The politics are getting even more devious in Cooper City.
The story broken here on the city's bogus background check on candidate David Nall was picked up by local and national media, but the sunlight isn't making Cooper City any cleaner.
The dirty tricks continue. Now we have the case of the spliced tape -- and it's small-town politics at its worst.
The story begins at a candidates forum held on September 16 by the Cooper City Civic Group. At the meeting was Nall, who is running against incumbent Commissioner Lisa Mallozzi, a close ally of Mayor Debbie Eisinger's.
The civic group's president, activist Gladys Wilson, described the meeting on the group's website, writing that two "spies" from Mallozzi's campaign attended the meeting. "They entered with notebooks in hand!" Wilson wrote. "The one man took out a small tape recorder and kept it out of my vision until John Sims proceeded to speak. I asked if he were recording the meeting, he replied, 'yes.' ... Why didn't Comm. Mallozzi attend the meeting instead of sending spies?"
Wilson went on to write that she didn't like the taping because she feared recording might be spliced to misrepresent the meeting. Well, guess what?

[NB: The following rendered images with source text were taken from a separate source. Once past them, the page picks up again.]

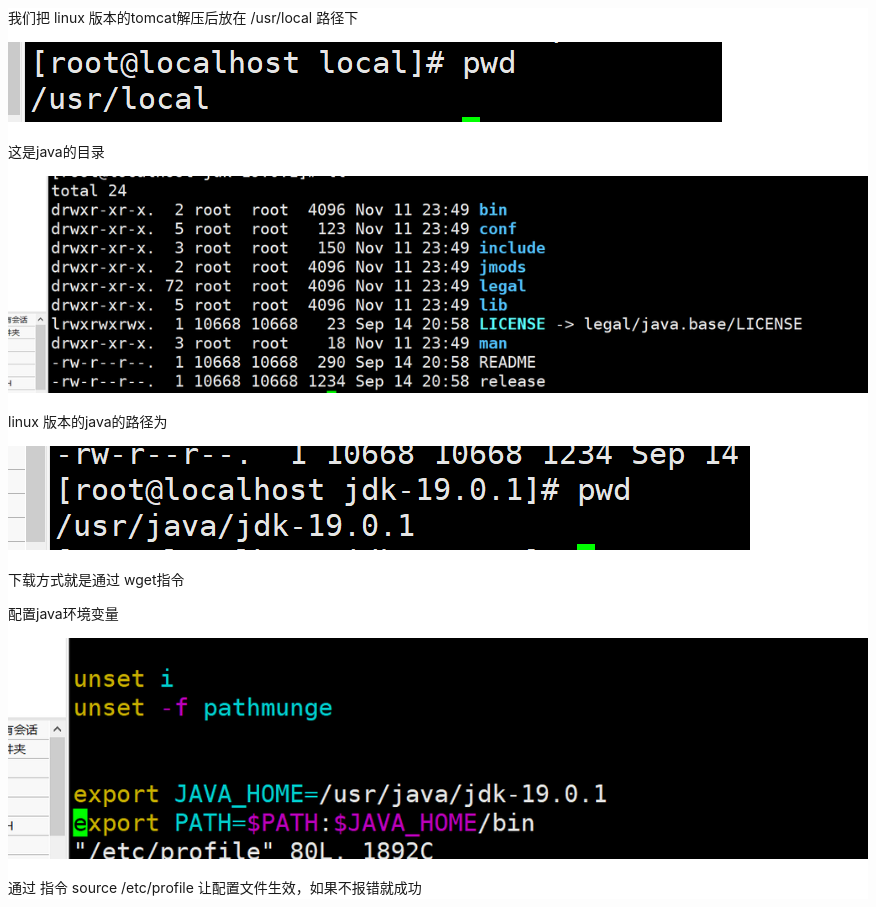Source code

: 我们把 linux 版本的tomcat解压后放在 /usr/local 路径下

![image-20221111153343696](Linux1.assets/image-20221111153343696.png)

这是java的目录

![image-20221111155149677](Linux1.assets/image-20221111155149677.png)

linux 版本的java的路径为

![image-20221111155216680](Linux1.assets/image-20221111155216680.png)

下载方式就是通过 wget指令



配置java环境变量

![image-20221111155901230](Linux1.assets/image-20221111155901230.png)



通过 指令  source /etc/profile 让配置文件生效，如果不报错就成功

The Mallozzi supporters put a spliced recording from the meeting on YouTube that allegedly shows Nall agreeing that the Optimist Club, in which he's a member and little league coach, is "corrupt."
And now sources are saying that there is a move in the club itself led by supporters of Eisinger and Mallozzi to eject Nall from the club.
I told you Cooper City was dirty. These aren't do-gooder housewives we're talking about -- they're hard-core powermongers cut from the Nixon mold. Remember that the godmother of the Eisinger crew is none other than Judy Stern, who has run Eisinger's campaigns in the past and is involved in the Cooper City races today. Stern is renowned -- and at times reviled -- for her low-as-you-can-go campaign tactics.
After the jump, watch the YouTube audio and judge it for yourself.
You'll see that after the unidentified man calls the Optimist's Club the "most corrupt and biggest jokes ever," the tape cuts to Nall talking.
"I agree with you, they do play a big part," says Nall on the tape.
Nall says that there is a gap in the tape here and that he was only agreeing with a statement from someone in the audience who said the club plays a vital role in the community. And that's exactly what it sounds like he's saying.
Then Nall says on the tape, "But I can also tell you that there is some inner fighting, and that is being corrected. They elected a new first vice president, Dwight Vanderlinde... clean as a whistle. I mean, he's straight as an arrow, one of the first guys that's been sitting high up on that board like that in a long time."
Nall says he was only pointing out that Vanderlinde has never so much as been accused of doing anything wrong, unlike other high-ranking board members. Wilson and others present also say that the tape was manipulated and that Nall actually defended the club from attacks that it was blatantly corrupt. "I'm not trashing the Optimists," he said. "If I trash the Optimists, I'm trashing myself. I'm running on the Optimists too. I'm trying to rely on the Optimists and use that as a platform. It doesn't make any sense."
I learned from sources, though, that pro-Eisinger forces in the Optimists are calling for Nall's head and actually had an emergency meeting scheduled for this week before it was canceled. Remember, we're talking about a member of the club who has coached in the Optimists' little league for ten years.
Nall refused to discuss anything that's going on in the club but called the tactic with the tape "ridiculous."
"The Optimists is a huge voting block in Cooper City, so what they are trying to do is pit the Optimists against me and trash my name," said Nall. "I've given ten years of my life and thousands of hours to the club, and now people involved with the Optimists want me out. It's all because of an election, and it's all revolving around a central source, Debbie Eisinger."